Oleh: Joko Intarto
Pemilu masih lama. Hiruk-pikuknya sudah terasa. Warga Nahdiyin jadi rebutan. Mengapa di lingkungan warga Muhammadiyah tenang-tenang saja?
Semua mata politisi tampaknya sedang mengincar ke titik yang sama: Warga Nahdiyin.
Secara teori, hal itu benar. Warga Nahdiyin jumlahnya memang luar biasa besar. Meski tidak ada data pasti, diperkirakan lebih dari 100 juta. Kalau separonya saja yang punya hak suara pada pemilihan umum mendatang, tentu posisi warga Nahdiyin amat menentukan. Siapa yang bisa menggaet suara mereka, besar kemungkinan bakal menjadi juara.
Itu teorinya. Namun praktiknya dipastikan tidak mudah. Nahdlatul Ulama sebagai payung organisasi warga Nahdiyin jauh-jauh hari sudah menegaskan. NU bukan parpol. NU melarang seluruh pengurus di semua tingkatan agar tidak ikut-ikutan dalam politik praktis.
Maklumat itu tidak saja ditujukan kepada PKB, partai politik yang lahir dari NU sendiri. NU mendeklarasikan hal itu untuk seluruh partai politik yang akan bertarung dalam pemilihan umum 2024.
Ramai di NU, tenang di Muhammadiyah. Di persyarikatan yang didirikan KH Ahmad Dahlan itu, isu politik tidak begitu heboh. Sepertinya para politisi juga sudah mahfum, Muhammadiyah sejak lama tidak mau lagi dicampuri kepentingan politik praktis para pengurus maupun warganya.
Meski demikian, bukan berarti warga Muhammadiyah apolitik. Buktinya Muhammadiyah pernah melahirkan partai politik: Partai Amanat Nasional. Namun pada perkembangan selanjutnya, Muhammadiyah menarik diri dari kancah politik praktis.
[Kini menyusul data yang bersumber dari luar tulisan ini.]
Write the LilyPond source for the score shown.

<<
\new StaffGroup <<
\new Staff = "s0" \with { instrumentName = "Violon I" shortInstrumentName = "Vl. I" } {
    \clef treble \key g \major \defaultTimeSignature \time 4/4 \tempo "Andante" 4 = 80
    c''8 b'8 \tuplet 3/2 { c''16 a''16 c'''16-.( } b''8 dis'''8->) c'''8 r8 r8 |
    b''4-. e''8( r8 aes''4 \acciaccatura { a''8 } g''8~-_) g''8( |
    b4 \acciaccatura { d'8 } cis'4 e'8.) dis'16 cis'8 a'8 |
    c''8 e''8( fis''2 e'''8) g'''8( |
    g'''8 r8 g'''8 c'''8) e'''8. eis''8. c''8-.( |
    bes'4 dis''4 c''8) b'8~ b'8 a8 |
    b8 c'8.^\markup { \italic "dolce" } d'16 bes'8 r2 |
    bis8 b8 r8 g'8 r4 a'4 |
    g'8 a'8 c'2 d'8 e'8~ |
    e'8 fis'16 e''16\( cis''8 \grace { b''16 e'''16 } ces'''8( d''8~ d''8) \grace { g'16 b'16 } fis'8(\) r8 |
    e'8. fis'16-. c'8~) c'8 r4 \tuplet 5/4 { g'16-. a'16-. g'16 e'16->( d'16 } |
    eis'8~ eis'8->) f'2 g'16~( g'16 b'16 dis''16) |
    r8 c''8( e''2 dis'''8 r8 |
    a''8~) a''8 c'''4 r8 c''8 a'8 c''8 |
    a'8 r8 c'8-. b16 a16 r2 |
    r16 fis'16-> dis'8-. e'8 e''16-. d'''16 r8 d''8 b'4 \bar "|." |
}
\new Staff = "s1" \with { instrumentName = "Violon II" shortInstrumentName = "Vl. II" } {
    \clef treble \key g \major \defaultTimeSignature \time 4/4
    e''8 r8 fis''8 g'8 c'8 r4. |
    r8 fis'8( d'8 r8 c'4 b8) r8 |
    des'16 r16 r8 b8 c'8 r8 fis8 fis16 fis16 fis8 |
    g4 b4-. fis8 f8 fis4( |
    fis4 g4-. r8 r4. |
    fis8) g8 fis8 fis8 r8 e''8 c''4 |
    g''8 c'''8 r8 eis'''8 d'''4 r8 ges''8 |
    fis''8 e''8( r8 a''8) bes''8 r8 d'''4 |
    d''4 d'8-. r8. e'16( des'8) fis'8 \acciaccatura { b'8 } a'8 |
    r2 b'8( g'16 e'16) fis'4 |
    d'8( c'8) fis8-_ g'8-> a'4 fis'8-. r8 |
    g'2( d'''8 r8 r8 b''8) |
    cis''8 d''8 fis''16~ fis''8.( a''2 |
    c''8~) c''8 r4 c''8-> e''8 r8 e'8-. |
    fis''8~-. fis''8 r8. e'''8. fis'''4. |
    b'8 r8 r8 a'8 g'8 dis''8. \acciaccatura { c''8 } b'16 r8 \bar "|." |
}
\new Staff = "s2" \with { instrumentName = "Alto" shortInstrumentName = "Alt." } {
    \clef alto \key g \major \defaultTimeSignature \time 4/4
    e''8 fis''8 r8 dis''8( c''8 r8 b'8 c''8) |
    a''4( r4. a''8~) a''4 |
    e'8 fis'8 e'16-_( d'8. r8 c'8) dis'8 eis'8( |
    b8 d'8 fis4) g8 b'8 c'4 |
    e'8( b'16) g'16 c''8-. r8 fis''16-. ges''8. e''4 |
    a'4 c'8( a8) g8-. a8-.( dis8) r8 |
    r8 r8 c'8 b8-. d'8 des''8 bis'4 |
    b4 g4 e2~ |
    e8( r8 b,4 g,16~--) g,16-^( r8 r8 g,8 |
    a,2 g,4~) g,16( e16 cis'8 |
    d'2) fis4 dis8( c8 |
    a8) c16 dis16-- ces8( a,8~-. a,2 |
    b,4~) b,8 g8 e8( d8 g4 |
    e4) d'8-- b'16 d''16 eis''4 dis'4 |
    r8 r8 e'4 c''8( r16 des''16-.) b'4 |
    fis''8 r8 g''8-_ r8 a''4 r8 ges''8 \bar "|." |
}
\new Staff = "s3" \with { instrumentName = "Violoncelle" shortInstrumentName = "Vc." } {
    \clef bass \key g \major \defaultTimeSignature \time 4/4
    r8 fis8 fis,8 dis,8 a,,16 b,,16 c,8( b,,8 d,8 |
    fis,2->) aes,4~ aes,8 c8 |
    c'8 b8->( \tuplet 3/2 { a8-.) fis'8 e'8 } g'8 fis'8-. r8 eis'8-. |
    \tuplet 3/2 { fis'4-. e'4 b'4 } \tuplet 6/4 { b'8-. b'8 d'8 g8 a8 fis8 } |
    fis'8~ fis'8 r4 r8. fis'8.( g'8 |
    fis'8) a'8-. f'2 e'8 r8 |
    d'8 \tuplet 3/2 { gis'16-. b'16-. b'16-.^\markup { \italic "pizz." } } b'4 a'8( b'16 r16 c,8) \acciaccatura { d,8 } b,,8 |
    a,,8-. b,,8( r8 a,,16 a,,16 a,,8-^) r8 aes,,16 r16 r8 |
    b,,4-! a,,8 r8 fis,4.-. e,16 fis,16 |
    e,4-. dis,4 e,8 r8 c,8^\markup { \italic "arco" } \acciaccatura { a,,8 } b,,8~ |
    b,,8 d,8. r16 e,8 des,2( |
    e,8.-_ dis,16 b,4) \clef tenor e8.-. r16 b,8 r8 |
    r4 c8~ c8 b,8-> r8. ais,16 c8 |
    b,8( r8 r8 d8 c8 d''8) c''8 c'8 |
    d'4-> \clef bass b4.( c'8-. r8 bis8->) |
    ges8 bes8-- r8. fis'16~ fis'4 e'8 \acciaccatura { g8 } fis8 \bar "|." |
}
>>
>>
Muhammadiyah mendorong warganya yang ingin berpolitik untuk berdiaspora ke berbagai partai politik yang ada. Di PKS ada warga Muhammadiyah. Di PPP juga ada. Bahkan warga Muhammadiyah juga ada di Golkar, PBB, Gelora, Golkar, Gerindra, PDIP bahkan PSI. Yang belum ditahui, siapa yang bergabung ke PKB.
Sikap Muhammadiyah sebagai ormas Islam untuk membentengi dirinya dari hasrat politik pengurus dan warganya sangat tepat. Sikap netralnya membuat Muhammadiyah ‘’merdeka’’ dari isu-isu politik yang tidak selamanya positif.
Seperti halnya NU, Muhammadiyah juga tidak memiliki data yang akurat tentang jumlah anggota maupun simpatisannya. Setiap kali ditanya jumlah, selalu joke ini jawabannya: Kalau anggota NU 100 juta, Muhammadiyah 5 juta di bawahnya.
Meski cuma jawaban guyon, jumlah anggota Muhammadiyah yang punya hak suara sepertinya bisa mengubah hasil prediksi lembaga survei, kelak di kotak suara. Seperti jurus tendangan tanpa bayangan.